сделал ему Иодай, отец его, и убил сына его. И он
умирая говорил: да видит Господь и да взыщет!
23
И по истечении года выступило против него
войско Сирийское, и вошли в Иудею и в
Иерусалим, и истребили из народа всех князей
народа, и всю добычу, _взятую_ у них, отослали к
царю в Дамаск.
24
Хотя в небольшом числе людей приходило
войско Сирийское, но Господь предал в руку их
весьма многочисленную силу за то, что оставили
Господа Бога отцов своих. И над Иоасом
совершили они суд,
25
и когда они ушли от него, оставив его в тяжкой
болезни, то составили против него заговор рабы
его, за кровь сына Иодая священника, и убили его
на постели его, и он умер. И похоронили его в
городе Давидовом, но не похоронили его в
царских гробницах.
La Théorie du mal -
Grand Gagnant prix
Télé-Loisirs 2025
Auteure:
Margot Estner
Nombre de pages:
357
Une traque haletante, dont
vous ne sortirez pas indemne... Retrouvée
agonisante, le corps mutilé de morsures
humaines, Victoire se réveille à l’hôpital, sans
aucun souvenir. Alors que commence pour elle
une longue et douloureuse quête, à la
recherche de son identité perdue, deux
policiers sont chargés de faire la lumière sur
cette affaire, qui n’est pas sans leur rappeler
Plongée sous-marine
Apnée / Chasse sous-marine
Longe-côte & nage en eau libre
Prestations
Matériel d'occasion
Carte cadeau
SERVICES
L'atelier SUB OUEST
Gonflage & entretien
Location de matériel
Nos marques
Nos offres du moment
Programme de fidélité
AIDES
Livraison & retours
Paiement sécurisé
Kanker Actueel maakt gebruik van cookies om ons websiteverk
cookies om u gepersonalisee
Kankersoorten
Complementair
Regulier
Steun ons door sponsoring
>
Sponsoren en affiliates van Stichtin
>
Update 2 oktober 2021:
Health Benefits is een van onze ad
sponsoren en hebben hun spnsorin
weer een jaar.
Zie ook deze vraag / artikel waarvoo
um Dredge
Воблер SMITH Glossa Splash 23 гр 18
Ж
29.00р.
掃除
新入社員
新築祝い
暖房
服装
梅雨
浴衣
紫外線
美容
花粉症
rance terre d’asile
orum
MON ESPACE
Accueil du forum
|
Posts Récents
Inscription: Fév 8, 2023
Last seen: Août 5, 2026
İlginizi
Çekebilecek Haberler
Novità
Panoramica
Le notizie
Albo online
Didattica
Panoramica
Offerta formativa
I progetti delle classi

::::::::

■ Written task: Based on the records above, count the lines in which "marine" occurs and provide only the number.

■ Answer for the task: 2